Opinião
Os crimes bons e os crimes maus
Neste novo regime, se o homem bate na mulher adúltera, não faz mal, porque o crime pior era o dela. Decididamente, queixamo-nos do populismo às segundas, quartas e sexta, e nos outros dias praticamo-lo.
Considerações sobre um hacker a partir de uma canoa ao largo da praia do Alvor, antes do salvamento pelo mais exímio nadador-salvador da costa algarvia.
1. Depois de um ano e meio de prisão preventiva, as autoridades e Rui Pinto acordaram no preço. O hacker, frustrado na sua tentativa de conseguir emprego no setor privado, porque a Doyen não aceitou a tentativa de extorsão, negociou um lugar no setor público. Está certo.
2. Em lugar de queimarem o material roubado, numa óbvia luta contra o desperdício, a PJ e o MP decidiram que mais valia aproveitá-lo, apressando-se a garantir que não será um uso direto, mas indireto (em lugar de irem a casa de X e Y, vão apanhá-los no café onde todos os dias tomam o pequeno-almoço). Rui Pinto, agora diligente funcionário, atirou-se ao trabalho, e desencriptou tudo de uma assentada. O diretor da PJ congratulou-se porque, afinal, desta vez foi possível vencer o sistema português que, segundo defende, “desincentiva a colaboração e não permite uma resolução mais rápida dos processos”. Ah, então é por isso.
3. Daqui no mar alto, vejo também imensas utilidades para o produto de outros crimes. Por exemplo, queimar a droga apreendida é escandaloso, quando o dinheiro da sua venda podia reverter para uma instituição de caridade ou, sei lá, financiar a própria polícia que, com mais recursos, tornar-se-ia mais eficaz. Decididamente é uma seca o princípio de que os fins não justificam os meios. Já assim pensavam os inquisidores do século XVI e o Barbieri Cardoso da lusa PIDE/DGS. Tal como hoje afirma a PJ também eles garantiam usar “todos os meios legais ao seu dispor para a descoberta da verdade...”
4. É verdade que alguns acusados de nomes igualmente sonantes não tiveram direito a aguardar o julgamento em liberdade, porque a Justiça temia continuação de atividade criminosa em lugares tão apetecíveis como o Burkina Faso ou a Guiné Equatorial, mas é fácil de compreender que é muito mais complicado continuar a cometer crimes a partir do wi-fi de um centro comercial. É possível que a justiça tenha confiado na eficácia das sessões diárias dos Hackers Anónimos, mas está à vista que o método dos doze passos não está a funcionar, ou que o rapaz não foi lá.

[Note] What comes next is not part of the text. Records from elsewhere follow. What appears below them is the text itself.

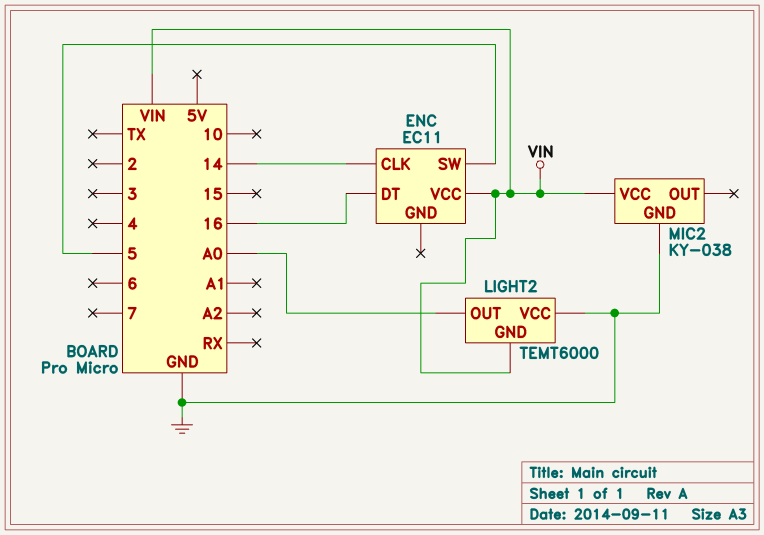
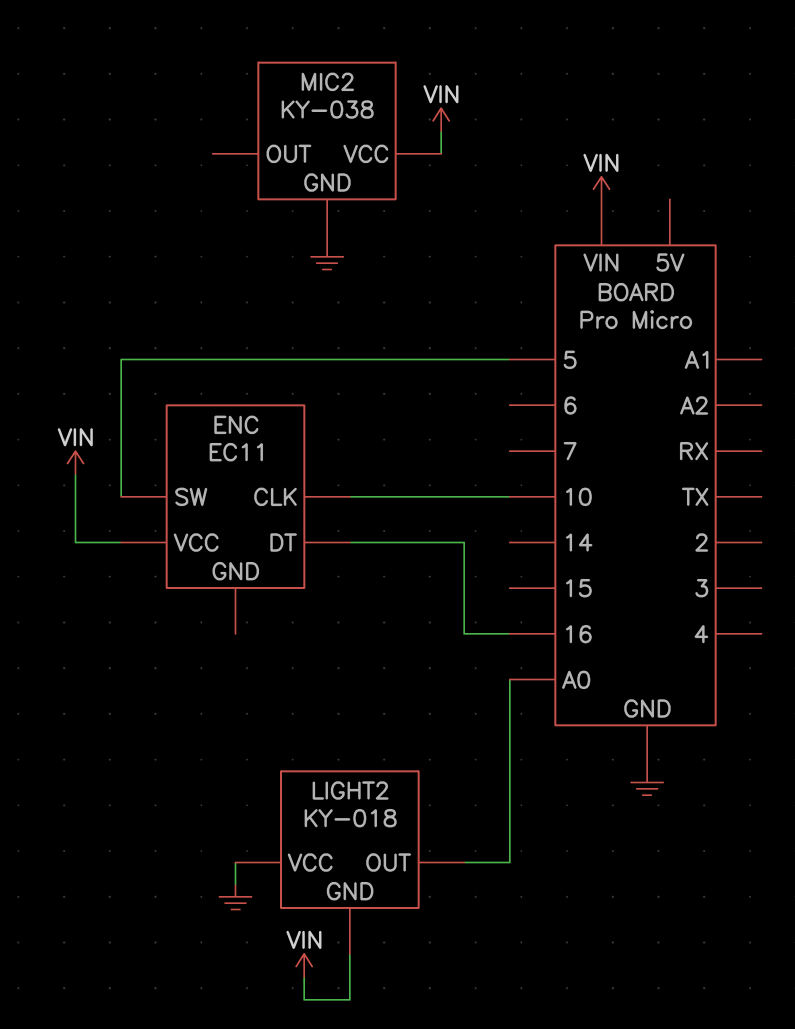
ENC pin CLK: 14 -> 10
LIGHT2: TEMT6000 -> KY-018

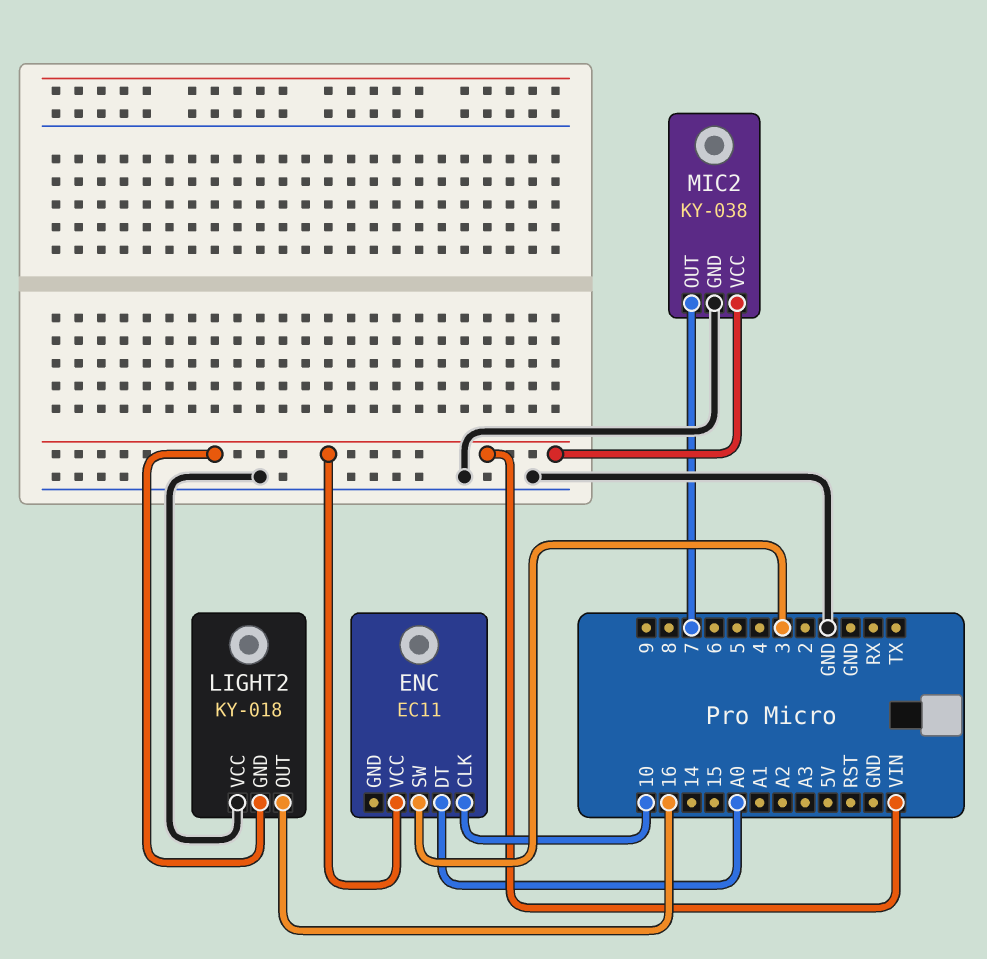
ENC pin DT: 16 -> A0
ENC pin SW: 5 -> 3
LIGHT2 pin OUT: A0 -> 16
MIC2 pin OUT: none -> 7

Incapaz de resistir ao vício, na primeira oportunidade o novo “funcionário público” usou o Twitter para dar lições de moral.
5. Registo também a nova distinção entre crimes bons e crimes maus — sugiro mesmo que o “Bom Crime” passe rapidamente a ser incluído na Constituição da República. Afinal o Robin dos Bosques não era um herói? Desde que a coisa aparente constituir um roubo aos ricos para dar aos pobres, está tudo bem. Sugere-me um outro exemplo, mas deve ser certamente do sol na cabeça: neste novo regime, se o homem bate na mulher adúltera, não faz mal, porque o crime pior era o dela. Decididamente, queixamo-nos do populismo às segundas, quartas e sexta, e nos outros dias praticamo-lo.